Le Devoir: N'y a-t-il pas dans le sport un idéal intéressant de maîtrise de soi pouvant mener au dépassement, voire à l'autonomie?

R. R.: Le stoïcisme et certaines philosophies orientales sont des pensées de la maîtrise de soi. Mais elles prônent une victoire sur soi-même. Le sport, c'est l'idée de la maîtrise, mais pour un gain aux dépens d'autrui. La victoire sur soi-même y est conditionnée par la volonté de supplanter autrui. La différence est capitale. Cette victoire implique en plus la paralysie d'un grand nombre de forces intérieures qui sont trop ambiguës, trop hésitantes pour pouvoir être utilisables. Quand un joueur de tennis commence à se poser des questions, il se met à perdre. Tragique situation où, si la force intérieure s'exprime, elle devient source de faiblesse sportive! Et cette faiblesse, eh bien, on l'appelle "âme".

Le Devoir: On dit souvent que le sport, c'est la guerre "sublimée". C'est votre avis?

R. R.: Oui, mais c'est aussi, de plus en plus, la guerre contre le corps.

Le Devoir: N'entend-on pas depuis toujours que le sport permet "un esprit sain dans un corps sain"?

R. R.: Ce n'est plus vrai. Ce ne le fut peut-être jamais.

Le Devoir: Et vous? Vous ne vous gardez pas en forme grâce au vélo?

R. R.: Oui, bien sûr, mais on est là dans la promenade, dans l'exercice physique lié à la vitalité, au fait de vivre. Ce n'est pas la même chose que ce produit spectaculaire et idéologique qu'on appelle aujourd'hui "le sport". Produit diffusé sur toute la planète qui a partout des effets très observables d'uniformisation des corps et des esprits.

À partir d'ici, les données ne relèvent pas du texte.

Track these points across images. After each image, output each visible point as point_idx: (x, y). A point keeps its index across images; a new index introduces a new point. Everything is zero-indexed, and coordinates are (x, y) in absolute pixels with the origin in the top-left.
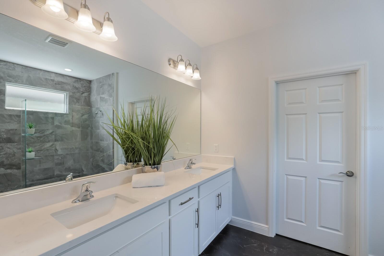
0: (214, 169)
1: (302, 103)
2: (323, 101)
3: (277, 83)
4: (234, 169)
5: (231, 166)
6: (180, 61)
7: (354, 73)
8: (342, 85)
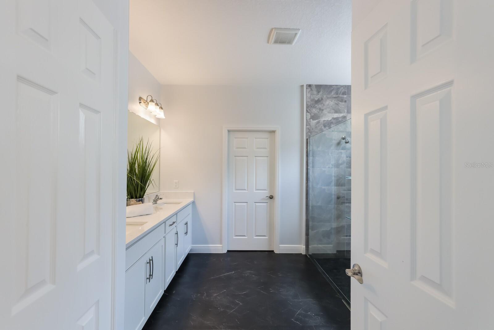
0: (179, 203)
1: (245, 148)
2: (258, 148)
3: (229, 131)
4: (193, 203)
5: (191, 200)
6: (150, 102)
7: (274, 132)
8: (268, 138)
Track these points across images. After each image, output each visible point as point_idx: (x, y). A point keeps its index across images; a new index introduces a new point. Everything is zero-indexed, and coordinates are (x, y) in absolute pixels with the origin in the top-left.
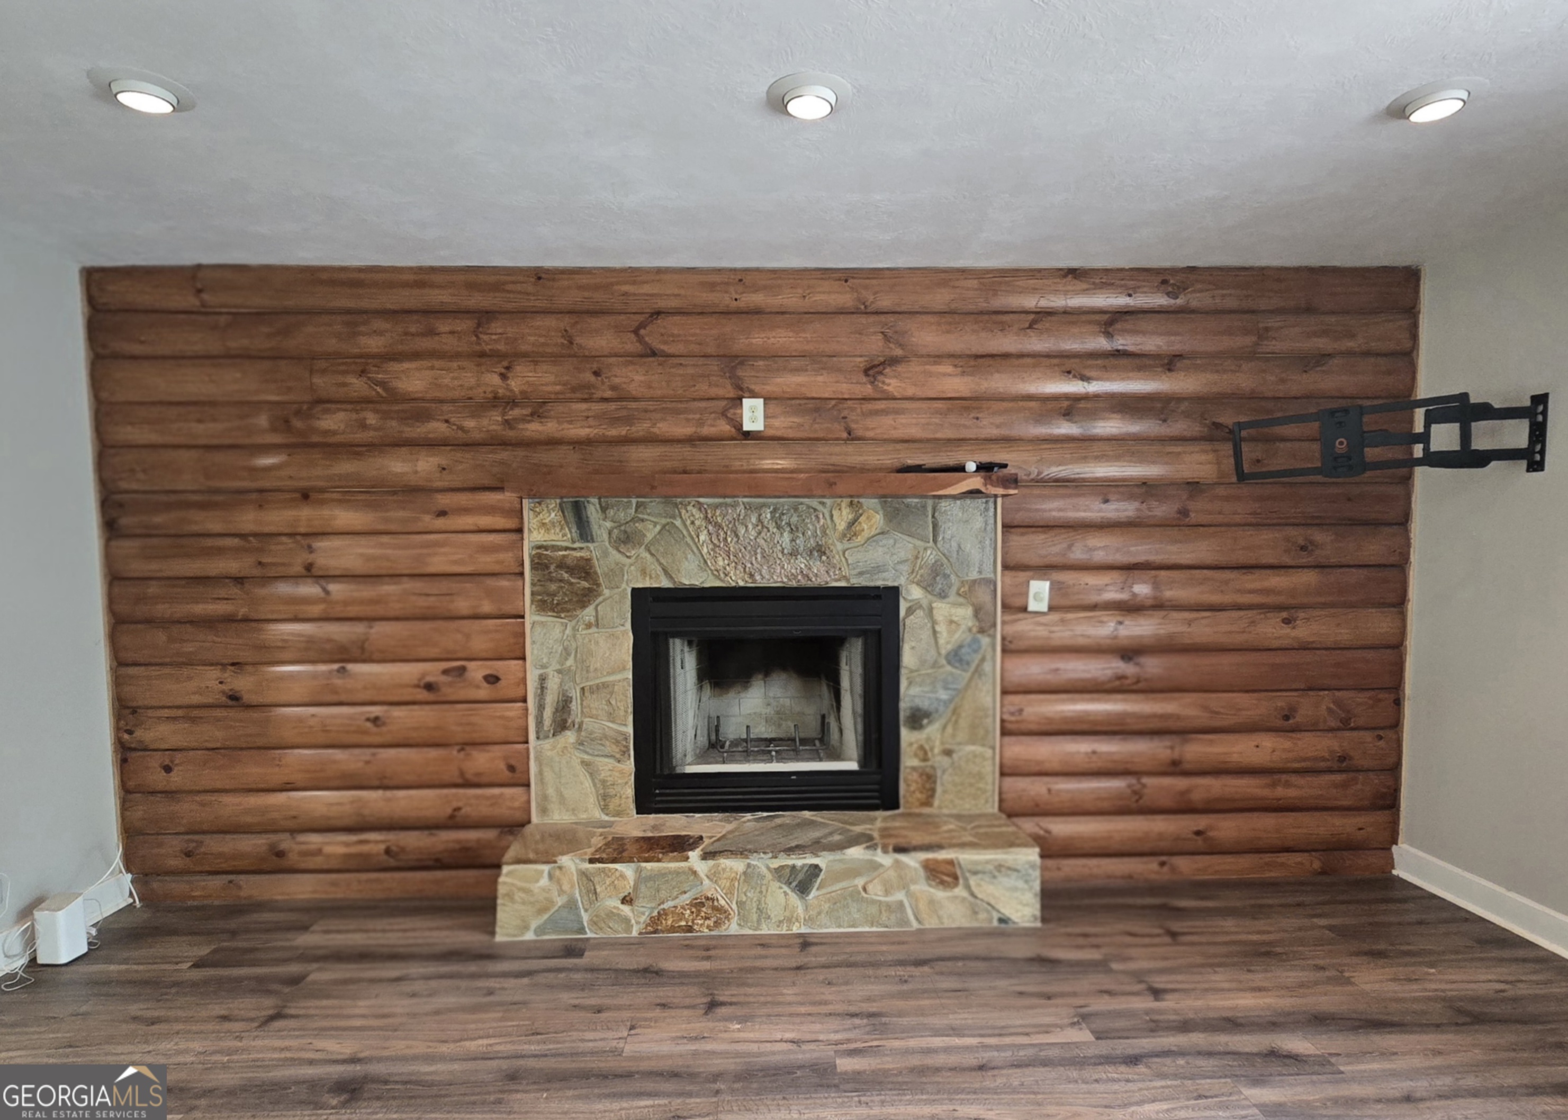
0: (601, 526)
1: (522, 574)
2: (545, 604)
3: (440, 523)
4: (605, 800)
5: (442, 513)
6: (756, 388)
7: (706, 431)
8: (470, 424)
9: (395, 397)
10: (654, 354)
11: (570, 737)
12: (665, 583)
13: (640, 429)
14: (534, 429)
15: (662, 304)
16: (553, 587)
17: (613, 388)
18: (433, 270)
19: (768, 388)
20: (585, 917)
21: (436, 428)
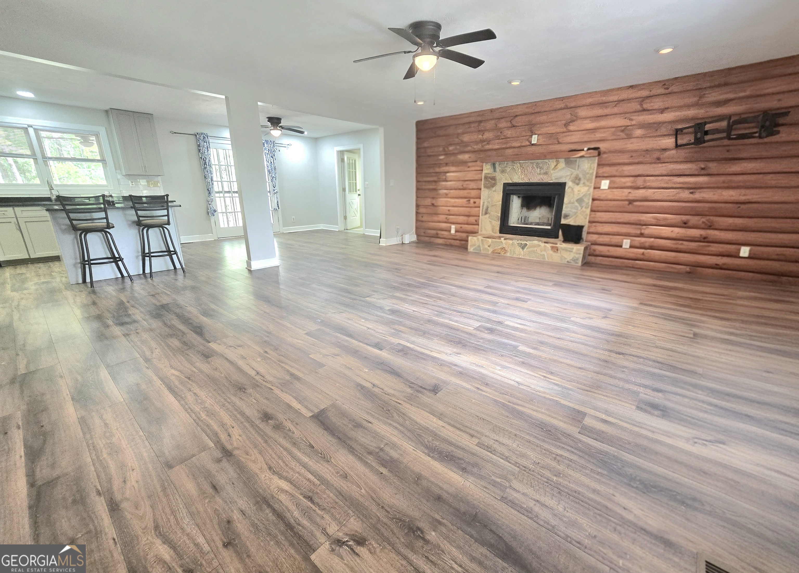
0: (498, 168)
1: (482, 180)
2: (485, 187)
3: (468, 169)
4: (493, 230)
5: (469, 167)
6: (536, 132)
7: (523, 144)
8: (475, 147)
9: (462, 142)
10: (514, 126)
11: (488, 215)
12: (511, 182)
13: (508, 145)
14: (487, 147)
15: (517, 114)
16: (487, 182)
17: (504, 136)
18: (471, 113)
19: (539, 132)
20: (482, 248)
21: (469, 148)
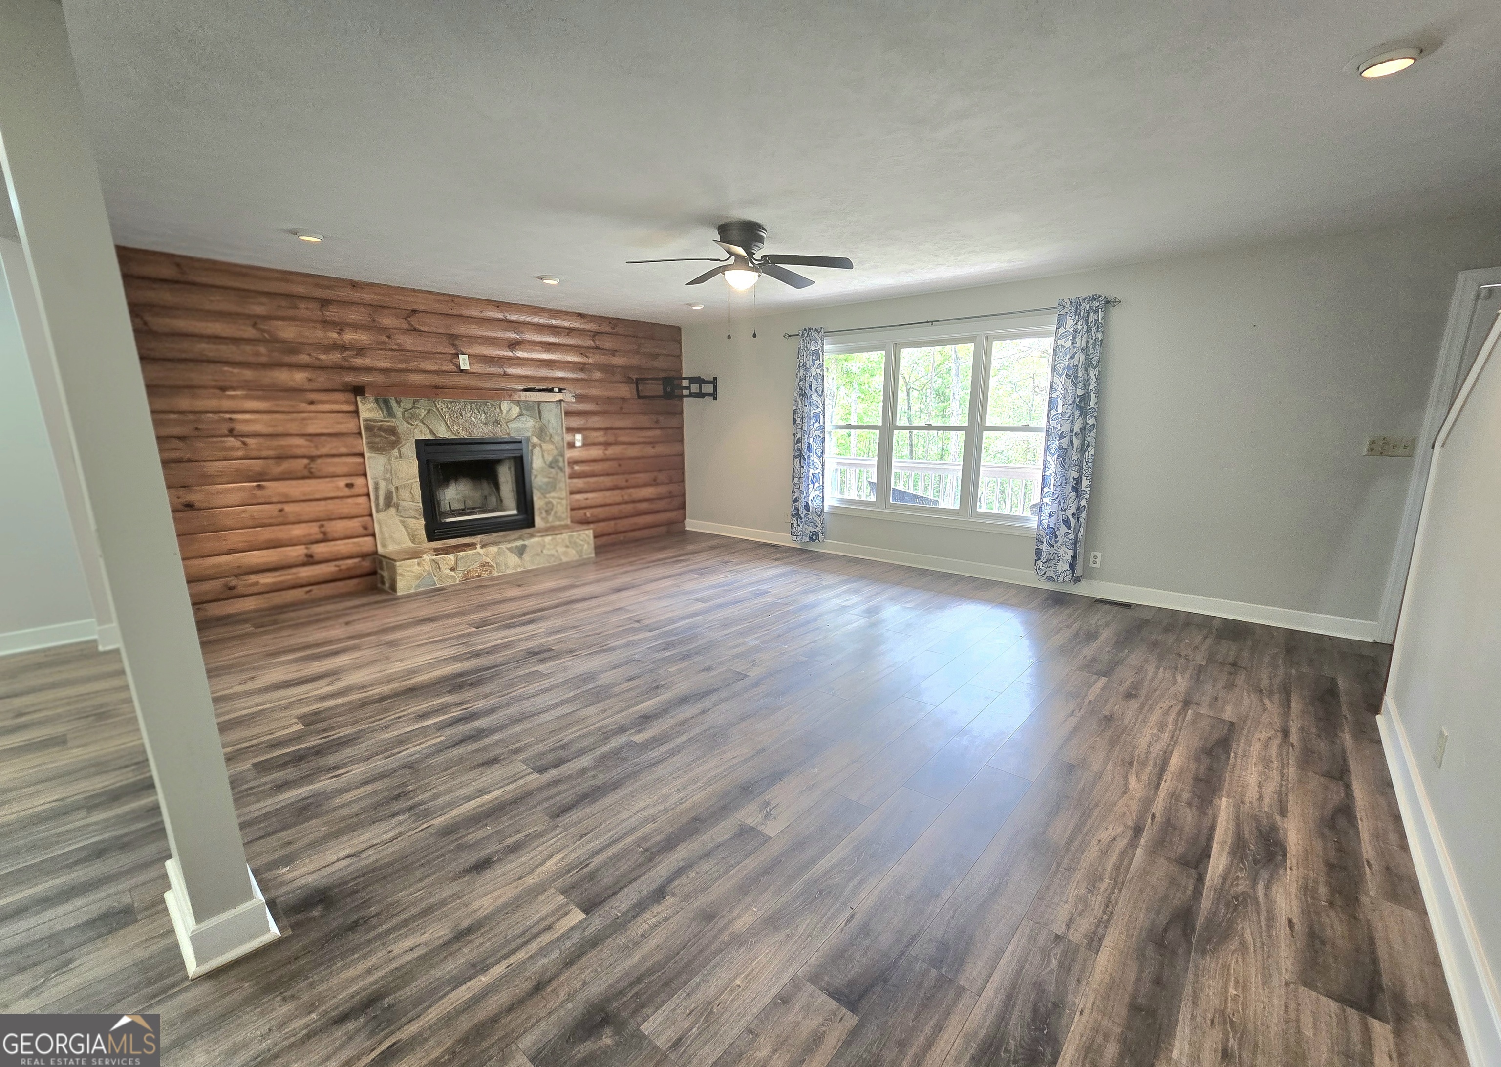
0: (398, 411)
1: (360, 434)
2: (373, 447)
3: (312, 408)
4: (413, 539)
5: (312, 403)
6: (464, 350)
7: (444, 368)
8: (323, 357)
9: (275, 340)
10: (415, 330)
11: (392, 511)
12: (429, 437)
13: (412, 365)
14: (358, 361)
15: (416, 307)
16: (377, 440)
17: (397, 345)
18: (291, 273)
19: (470, 351)
20: (435, 579)
21: (304, 358)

Le Devoir: Mais avez-vous encore du plaisir à regarder le foot ou le Tour de France à la télé et, si oui, boudez-vous ce plaisir?

R. R.: Il m'arrive rarement d'avoir du plaisir. Au football, le jeu est de plus en plus stéréotypé. Quant au Tour de France, il n'a plus du tout la magie de jadis. Je crois qu'il faut se déprendre du plaisir pour l'interroger, le distinguer, le différencier du message que le sport charrie. Et de tous les effets que le "sport-spectacle" peut avoir sur nous.

LE SPORT CONTRE LES PEUPLES

Robert Redeker
Berg International éditeurs
Paris, 2002, 123 pages

Triomphe des métaphores sportives

Jean Lacouture, dans la dernière livraison disponible au Québec de la revue Le Débat (n° 119, mars-avril 2002), affirme que ce qui est marquant dans le vocabulaire des politiciens et des journalistes politiques, c'est le nombre effarant de métaphores sportives: "[...] les signes se multiplient d'un noyautage de notre langue par le vocabulaire du sport. Il n'est plus de récit, hommage ou polémique qui ne s'émaillent de ces locutions ou métaphores".